Pull out every line in the entries below that contains the string "True". Case counts.

Stored data ->
--- START ---

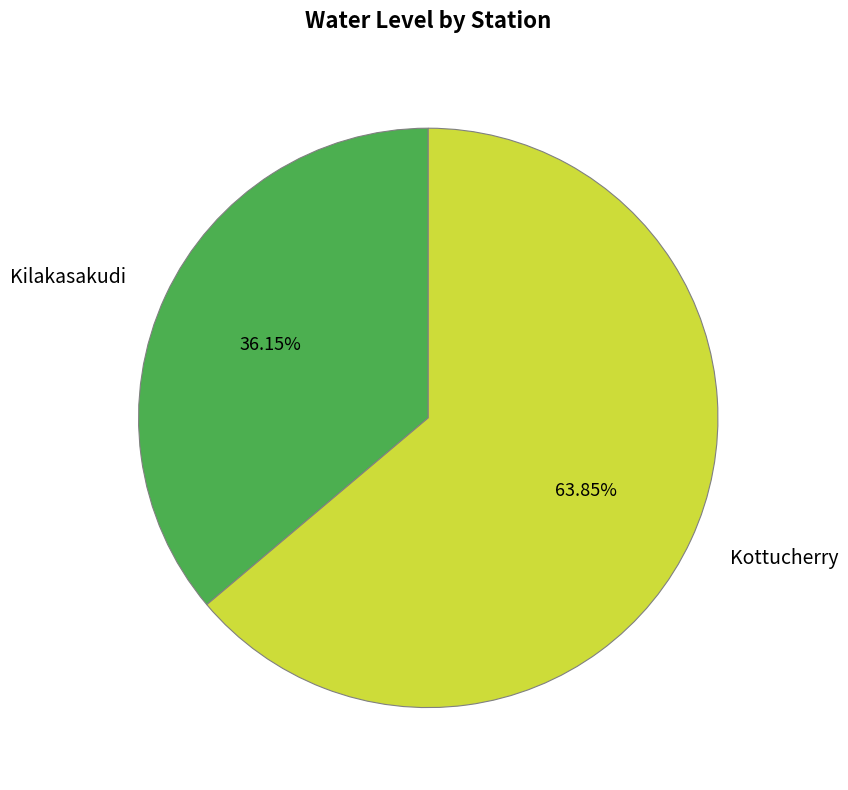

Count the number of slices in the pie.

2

--- END ---
--- START ---

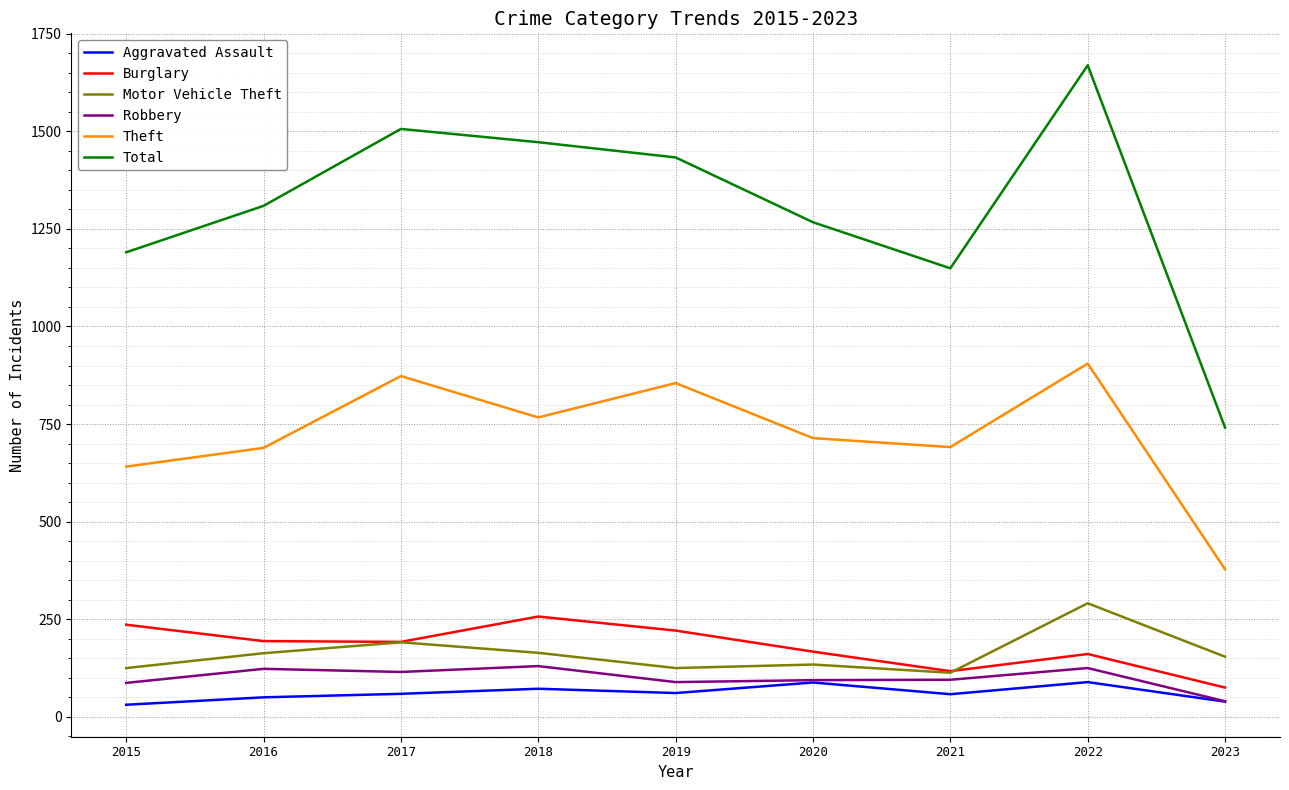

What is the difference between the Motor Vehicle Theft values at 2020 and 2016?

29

--- END ---
--- START ---

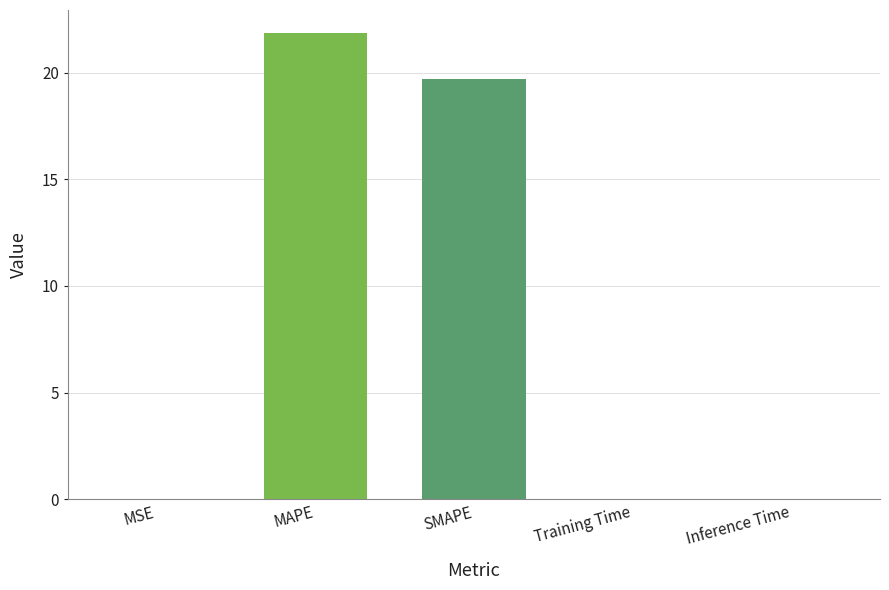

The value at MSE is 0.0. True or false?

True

--- END ---

Answer ->
The value at MSE is 0.0. True or false?
True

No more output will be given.